Model Card Hub is a reference site for ML model documentation and evaluation methodology. It provides templates, guides, and references for practitioners building transparent and responsible AI systems.

Mission

Machine learning models are increasingly deployed in high-stakes domains including healthcare, criminal justice, lending, and hiring. Without standardized documentation, users cannot assess whether a model is appropriate for their use case, what biases it may carry, or how it was evaluated.
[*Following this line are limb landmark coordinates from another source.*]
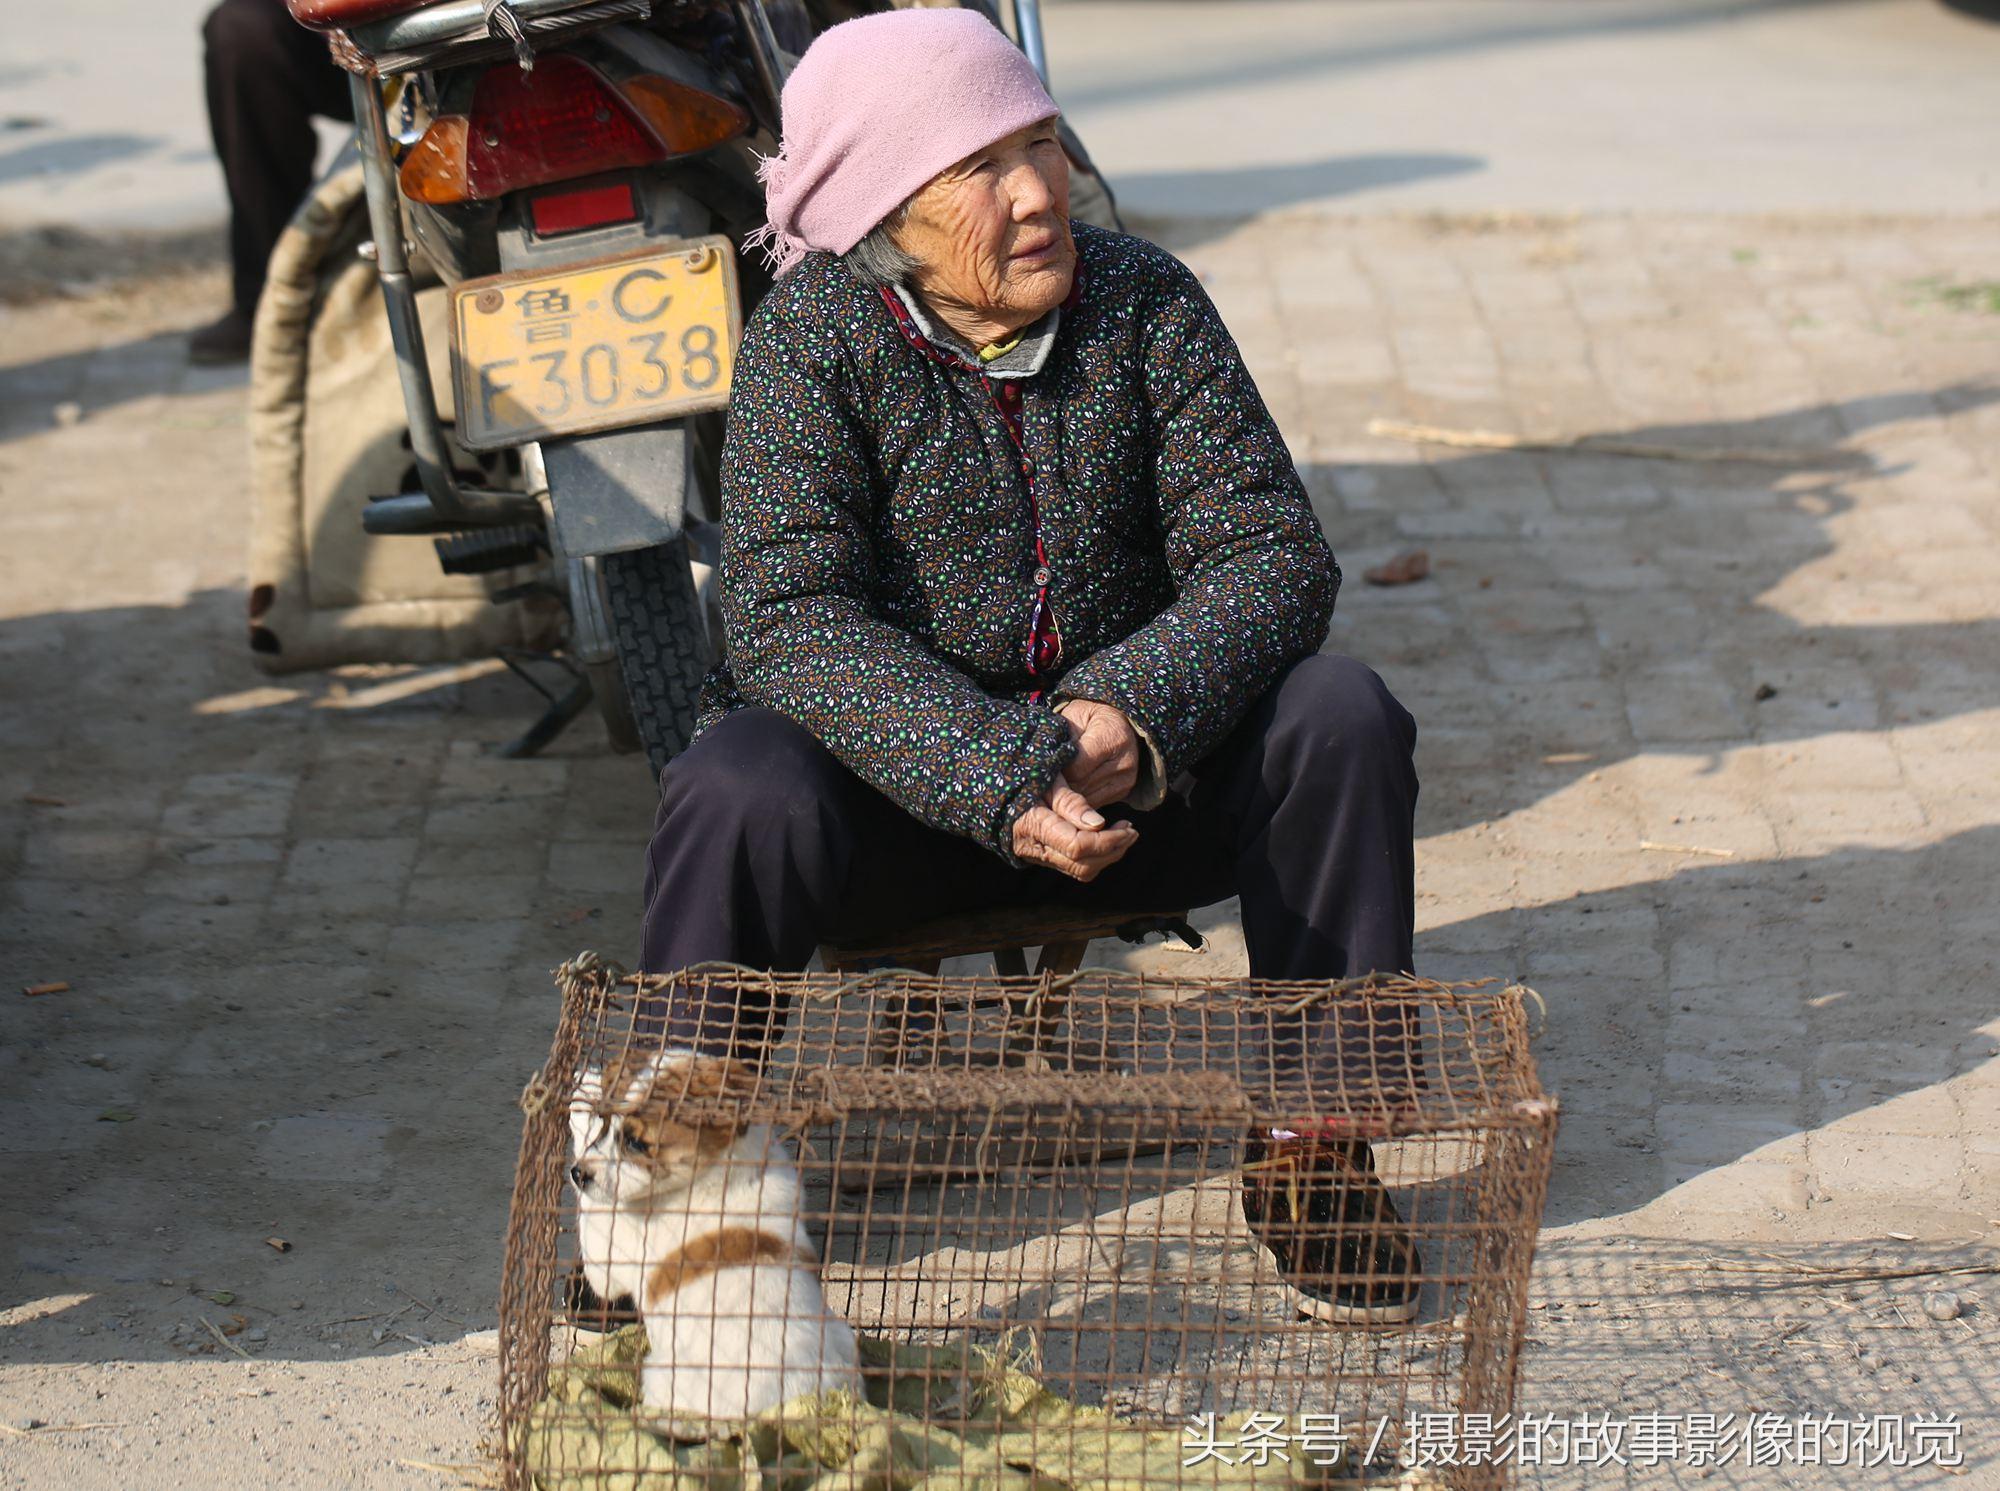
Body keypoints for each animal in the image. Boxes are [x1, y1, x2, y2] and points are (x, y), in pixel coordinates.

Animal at [572, 1047, 868, 1415]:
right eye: (608, 1125)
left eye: (637, 1143)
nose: (577, 1174)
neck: (721, 1168)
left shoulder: (609, 1255)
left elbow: (592, 1210)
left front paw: (579, 1101)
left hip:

Model Card Hub exists to make model documentation accessible and actionable.

What We Cover

  • Model Cards -- Origin, structure, and templates based on the Mitchell et al. (2019) framework for standardized model reporting.
  • Evaluation Methodology -- Data splitting strategies, cross-validation techniques, and metric selection guidance for classification, regression, and generation tasks.
  • Bias and Fairness Testing -- Frameworks and metrics for detecting and measuring algorithmic bias across demographic groups.
  • AI Red Teaming -- Adversarial testing techniques for language models including prompt injection, jailbreak categorization, and safety benchmarks.
  • Benchmarks -- Reference tables for major ML evaluation benchmarks including MMLU, HumanEval, GSM8K, and others.
  • Frameworks -- Comparison of ML experiment tracking and evaluation platforms.

Intended Audience

ML engineers, data scientists, AI product managers, compliance officers, and researchers who need to document, evaluate, or audit machine learning models. The content assumes familiarity with basic ML concepts.

Sources and References

Content is based on published research, established frameworks, and industry standards. Key sources include the original model cards paper (Mitchell et al., 2019), the AI Fairness 360 toolkit, NIST AI Risk Management Framework, and the OWASP LLM Top 10.